- [GOALS]:
A. Rewrite the forum post about StaffPad from "I selfishly want" to "(Nov 7, 2020)", using "sample sets" in place of "libraries".
B. In the forum post about StaffPad, how many former clients does the writer say have had their ears tweaked by straight StaffPad demos?
C. Continue the forum thread about StaffPad from the point where it stops.

- [TEXT SEGMENT]:
I selfishly want the StaffPad of writing/notating what I hear with and having my desktop sample libraries playback sans programming. I've pitched with StaffPad but haven't done a gig with StaffPad or StaffPad only yet. Though I've had two former clients have their ears tweaked with straight StaffPad demos. I must admit Staffpad has really quelled my G.A.S. There's stuff I want but staffPad has let me focus on being a better composer with nice libraries and not worry about what's coming out next. I musically work on my sound, nuances, metaphors and not freak out that I haven't bought the library that 'does' that yet.


----------



## dcoscina (Nov 7, 2020)

Stored data entries

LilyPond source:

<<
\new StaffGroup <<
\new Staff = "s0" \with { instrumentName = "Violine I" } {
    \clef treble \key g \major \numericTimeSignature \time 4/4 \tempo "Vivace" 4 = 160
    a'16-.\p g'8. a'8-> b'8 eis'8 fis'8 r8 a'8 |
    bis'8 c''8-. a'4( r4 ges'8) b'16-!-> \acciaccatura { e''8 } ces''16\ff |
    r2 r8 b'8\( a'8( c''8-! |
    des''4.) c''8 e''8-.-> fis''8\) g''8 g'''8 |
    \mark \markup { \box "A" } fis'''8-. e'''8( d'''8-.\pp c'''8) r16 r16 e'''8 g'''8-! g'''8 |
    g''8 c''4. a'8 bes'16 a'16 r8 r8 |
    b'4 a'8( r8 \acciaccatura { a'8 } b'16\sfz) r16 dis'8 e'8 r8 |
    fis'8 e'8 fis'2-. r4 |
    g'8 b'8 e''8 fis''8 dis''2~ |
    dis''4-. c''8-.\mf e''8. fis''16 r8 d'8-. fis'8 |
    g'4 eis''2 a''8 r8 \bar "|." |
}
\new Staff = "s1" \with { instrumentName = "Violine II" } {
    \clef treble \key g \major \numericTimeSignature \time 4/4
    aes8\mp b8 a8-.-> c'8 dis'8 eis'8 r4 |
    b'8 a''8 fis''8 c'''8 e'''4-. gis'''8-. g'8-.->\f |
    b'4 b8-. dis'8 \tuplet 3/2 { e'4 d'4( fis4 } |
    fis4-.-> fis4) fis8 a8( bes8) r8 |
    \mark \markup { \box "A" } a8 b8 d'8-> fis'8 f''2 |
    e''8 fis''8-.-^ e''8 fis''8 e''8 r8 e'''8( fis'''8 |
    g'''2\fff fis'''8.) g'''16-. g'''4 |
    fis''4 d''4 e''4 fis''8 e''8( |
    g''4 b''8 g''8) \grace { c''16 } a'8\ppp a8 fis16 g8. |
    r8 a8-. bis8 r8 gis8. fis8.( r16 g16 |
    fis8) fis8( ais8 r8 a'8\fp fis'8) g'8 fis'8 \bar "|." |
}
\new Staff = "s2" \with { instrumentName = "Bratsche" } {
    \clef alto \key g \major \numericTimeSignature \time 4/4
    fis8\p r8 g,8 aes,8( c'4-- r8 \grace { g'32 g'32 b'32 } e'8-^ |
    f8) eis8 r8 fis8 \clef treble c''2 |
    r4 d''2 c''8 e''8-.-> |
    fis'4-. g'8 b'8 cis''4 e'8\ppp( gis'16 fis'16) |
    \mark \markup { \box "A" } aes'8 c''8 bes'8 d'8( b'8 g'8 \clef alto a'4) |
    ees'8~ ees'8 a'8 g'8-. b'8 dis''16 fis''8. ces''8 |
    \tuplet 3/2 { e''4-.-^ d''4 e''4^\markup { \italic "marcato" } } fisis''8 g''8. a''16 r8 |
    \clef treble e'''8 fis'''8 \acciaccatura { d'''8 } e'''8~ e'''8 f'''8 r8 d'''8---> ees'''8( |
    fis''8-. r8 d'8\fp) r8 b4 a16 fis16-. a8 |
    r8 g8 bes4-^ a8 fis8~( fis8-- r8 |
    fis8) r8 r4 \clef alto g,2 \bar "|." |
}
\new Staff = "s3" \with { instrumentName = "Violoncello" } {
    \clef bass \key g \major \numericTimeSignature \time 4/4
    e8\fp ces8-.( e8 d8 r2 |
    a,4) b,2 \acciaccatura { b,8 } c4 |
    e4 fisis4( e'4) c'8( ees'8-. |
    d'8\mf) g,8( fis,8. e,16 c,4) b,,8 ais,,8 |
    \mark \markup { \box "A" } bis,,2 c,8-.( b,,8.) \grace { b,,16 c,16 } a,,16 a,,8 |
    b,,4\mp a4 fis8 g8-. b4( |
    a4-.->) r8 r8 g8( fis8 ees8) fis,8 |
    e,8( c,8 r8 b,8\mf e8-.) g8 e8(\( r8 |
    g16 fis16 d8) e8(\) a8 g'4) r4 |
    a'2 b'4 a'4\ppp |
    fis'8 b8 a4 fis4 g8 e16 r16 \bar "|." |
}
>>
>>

- [THE RESULTS]:
A.
I selfishly want the StaffPad of writing/notating what I hear with and having my desktop sample sample sets playback sans programming. I've pitched with StaffPad but haven't done a gig with StaffPad or StaffPad only yet. Though I've had two former clients have their ears tweaked with straight StaffPad demos. I must admit Staffpad has really quelled my G.A.S. There's stuff I want but staffPad has let me focus on being a better composer with nice sample sets and not worry about what's coming out next. I musically work on my sound, nuances, metaphors and not freak out that I haven't bought the library that 'does' that yet.


----------



## dcoscina (Nov 7, 2020)

B. Two former clients.

C.
jonathanparham said:


> I selfishly want the StaffPad of writing/notating what I hear with and having my desktop sample libraries playback sans programming. I've pitched with StaffPad but haven't done a gig with StaffPad or StaffPad only yet. Though I've had two former clients have their ears tweaked with straight StaffPad demos. I must admit Staffpad has really quelled my G.A.S. There's stuff I want but staffPad has let me focus on being a better composer with nice libraries and not worry about what's coming out next. I musically work on my sound, nuances, metaphors and not freak out that I haven't bought the library that 'does' that yet.


I get more out of StaffPad than any library in my DAW for orchestral writing. The technology is transparent. I know this is OT but those habits I've developed Or re-gained (since I started out writing everything down) have translated well into DAW work now. Thinking in terms of lines more than blocks of chords.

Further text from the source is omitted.